La stratégie énergétique de la Confédération a opéré un revirement de taille l’an dernier. Jusqu’à présent, il n’était pas envisageable d’implanter dans le paysage des installations photovoltaïques à une échelle pertinente pour la transition énergétique. Les conditions-cadres ont désormais changé. Dans une certaine mesure, cette évolution était prévisible. C’est pourquoi, dans cette étude, nous avons évalué les scénarios mentionnés avec et sans prise en compte du photovoltaïque au sol. Tant l’utilisation potentielle de surfaces que les coûts écosystémiques et sociaux sont plus élevés si l’on souhaite mettre en oeuvre la transition énergétique sans installations au sol et en continuant de donner la priorité aux installations en toiture. Cela ne signifie pas pour autant que toutes les installations nécessaires doivent être posées au sol. Les deux tiers de l’énergie doivent continuer à être produits grâce à des équipements photovoltaïques en toiture, un quart environ par des installations au sol et le reste par des éoliennes.

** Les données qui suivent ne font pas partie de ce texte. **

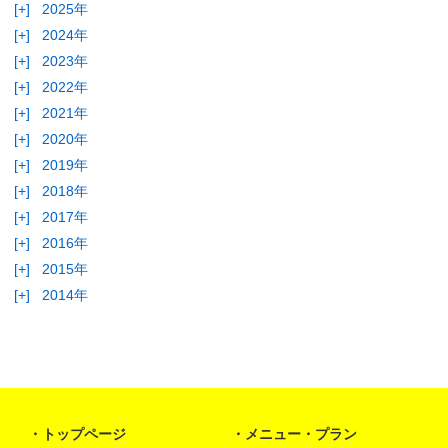
[+]
2025年
[+]
2024年
[+]
2023年
[+]
2022年
[+]
2021年
[+]
2020年
[+]
2019年
[+]
2018年
[+]
2017年
[+]
2016年
[+]
2015年
[+]
2014年
トップページ
メニュー・プラン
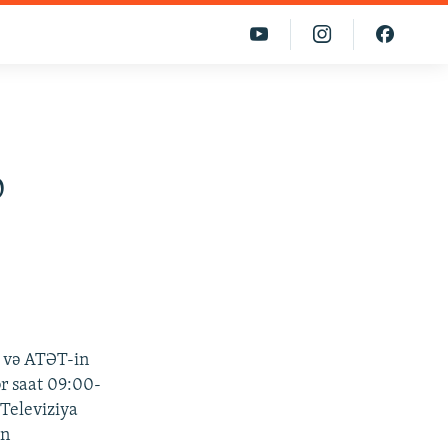
b
n və ATƏT-in
ər saat 09:00-
 Televiziya
in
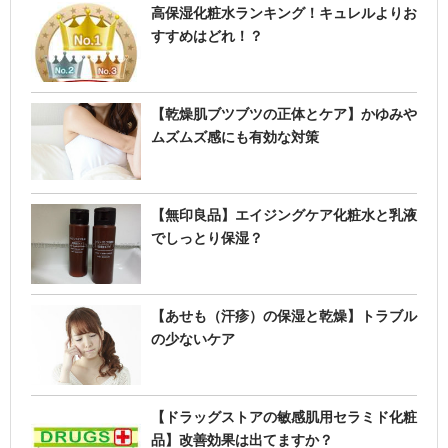
覧
高保湿化粧水ランキング！キュレルよりお
すすめはどれ！？
【乾燥肌ブツブツの正体とケア】かゆみや
ムズムズ感にも有効な対策
【無印良品】エイジングケア化粧水と乳液
でしっとり保湿？
【あせも（汗疹）の保湿と乾燥】トラブル
の少ないケア
【ドラッグストアの敏感肌用セラミド化粧
品】改善効果は出てますか？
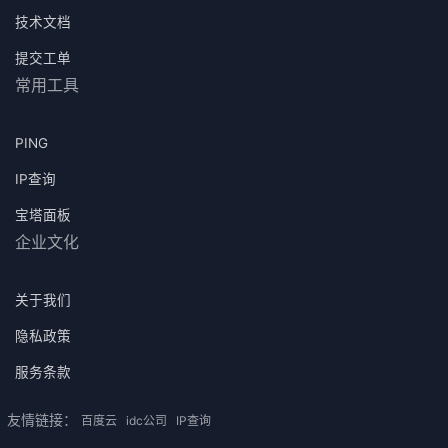
技术文档
提交工单
常用工具
PING
IP查询
宝塔面板
企业文化
关于我们
隐私政策
服务条款
友情链接：
百度云
idc公司
IP查询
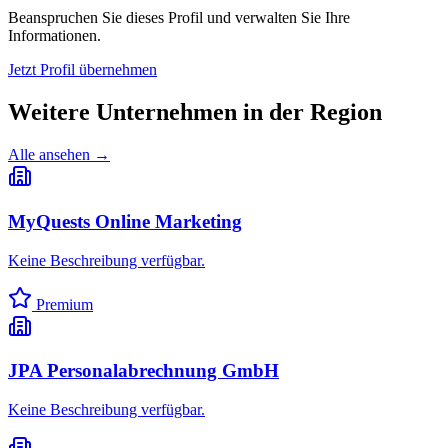
Beanspruchen Sie dieses Profil und verwalten Sie Ihre
Informationen.
Jetzt Profil übernehmen
Weitere Unternehmen in
der Region
Alle ansehen →
MyQuests Online Marketing
Keine Beschreibung verfügbar.
Premium
JPA Personalabrechnung GmbH
Keine Beschreibung verfügbar.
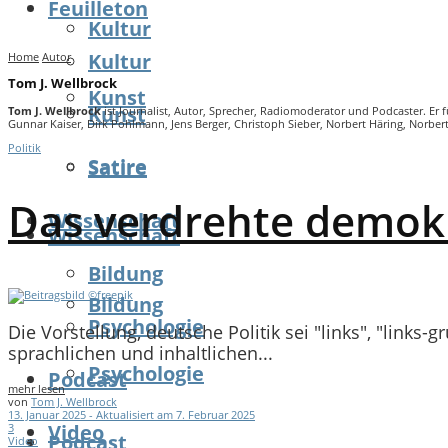
Feuilleton
Kultur
Kultur
Home
Autor
Tom J. Wellbrock
Kunst
Kunst
Tom J. Wellbrock
ist Journalist, Autor, Sprecher, Radiomoderator und Podcaster. E
Gunnar Kaiser, Dirk Pohlmann, Jens Berger, Christoph Sieber, Norbert Häring, Norbert
Politik
Satire
Satire
Das verdrehte demok
Wissenschaft
Wissenschaft
Bildung
Bildung
Psychologie
Die Vorstellung, deutsche Politik sei "links", "links-g
sprachlichen und inhaltlichen...
Psychologie
Podcast
mehr lesen
von
Tom J. Wellbrock
13. Januar 2025 - Aktualisiert am 7. Februar 2025
Video
3
Podcast
Video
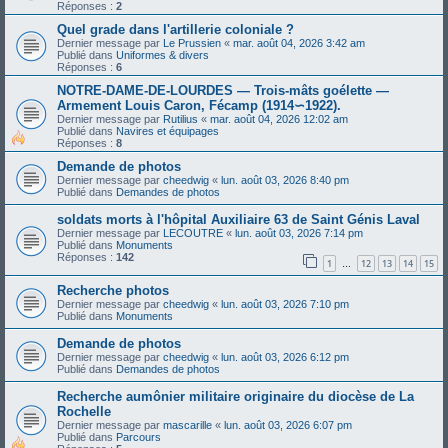
Réponses :
2
Quel grade dans l'artillerie coloniale ?
Dernier message par
Le Prussien
«
mar. août 04, 2026 3:42 am
Publié dans
Uniformes & divers
Réponses :
6
NOTRE-DAME-DE-LOURDES — Trois-mâts goélette —
Armement Louis Caron, Fécamp (1914∽1922).
Dernier message par
Rutilius
«
mar. août 04, 2026 12:02 am
Publié dans
Navires et équipages
Réponses :
8
Demande de photos
Dernier message par
cheedwig
«
lun. août 03, 2026 8:40 pm
Publié dans
Demandes de photos
soldats morts à l'hôpital Auxiliaire 63 de Saint Génis Laval
Dernier message par
LECOUTRE
«
lun. août 03, 2026 7:14 pm
Publié dans
Monuments
Réponses :
142
1
12
13
14
15
…
Recherche photos
Dernier message par
cheedwig
«
lun. août 03, 2026 7:10 pm
Publié dans
Monuments
Demande de photos
Dernier message par
cheedwig
«
lun. août 03, 2026 6:12 pm
Publié dans
Demandes de photos
Recherche aumônier militaire originaire du diocèse de La
Rochelle
Dernier message par
mascarille
«
lun. août 03, 2026 6:07 pm
Publié dans
Parcours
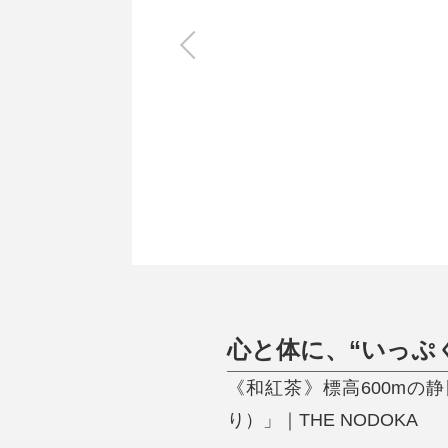
キッチン
すべて
調理家電
調理器具
食器
タオル・ふきん
キッチン雑貨
心と体に、“いっぷ
《和紅茶》標高600mの
り）」｜THE NODOKA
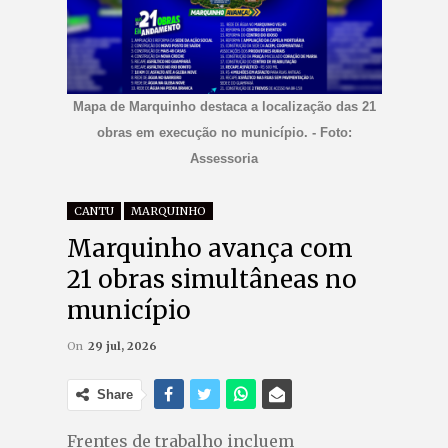
Mapa de Marquinho destaca a localização das 21
obras em execução no município. - Foto:
Assessoria
CANTU
MARQUINHO
Marquinho avança com
21 obras simultâneas no
município
On
29 jul, 2026
Share
Frentes de trabalho incluem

Comment avez-vous identifié les sites qui ont les préférences de la population?
Nous avons mené une enquête représentative dans toute la Suisse. Deux scénarios ont été soumis aux personnes participantes. Les images montraient des éoliennes, des installations photovoltaïques en toiture ou au sol, ainsi que des lignes à haute tension. Les personnes interrogées devaient indiquer quelle image était à leurs yeux la plus pertinente ou si aucun des scénarios énergétiques présentés ne leur convenait. Les préférences exprimées ont mis en évidence l’adéquation des paysages donnés avec les différents types d’installations énergétiques. Ces considérations sociales ont ensuite été intégrées à un programme d’optimisation en combinaison avec des informations sur les services écosystémiques et la production d’énergie. En comparant l’ensemble des priorités de planification entre elles, on constate que certains lieux sont cités comme les plus appropriés pour toutes les stratégies. Ils apparaissent comme particulièrement importants pour la transition énergétique suisse.Quels sont ces lieux?
Il s’avère que la transition énergétique interviendra principalement dans les zones agricoles et d’habitation du Plateau, de Saint-Gall à Genève, dans les principales vallées alpines urbanisées, comme la vallée du Rhône, et dans les paysages alpins caractérisés par des infrastructures touristiques, par exemple dans les stations de ski. Ces sites impliquent certes un coût parfois élevé d’un point de vue écosystémique et social, mais leur importance pour la réussite de la transition énergétique les rend quasiment incontournables. Notre étude montre également qu’il existe des sites pour les installations énergétiques qui bénéficient d’une bonne acceptation par la population, sont efficaces sur le plan spatial et ont un impact limité sur l’environnement. Un changement de paradigme dans la planification et une plus grande implication de la population dans le processus de décision sont toutefois indispensables. Il ne s’agit pas uniquement de trouver des solutions techniques, mais aussi de comprendre et d’intégrer la dimension sociale de la transition énergétique. Ce n’est que dans ces conditions que l’objectif de 25 térawattheures d’énergie renouvelable par an pourra être atteint.Des chercheurs et des chercheuses de l’Institut fédéral de recherches sur la forêt, la neige et le paysage (WSL), de l’EPF de Zurich et de l’Université technique de Vienne ont développé une approche innovante pour la sélection de sites destinés à accueillir des installations d’énergie renouvelable (EEI). L’initiateur principal de cette approche, Boris Salak (WSL/UT de Vienne), et ses collègues Felix Kienast et Marcel Hunziker (WSL), ainsi qu’Adrienne Grêt-Regamey, Ulrike Wissen (EPF Zurich) et Reto Spielhofer (EPF Zurich/NINA Trondheim) s’affranchissent des méthodes traditionnelles qui tiennent avant tout compte de facteurs techniques et économiques.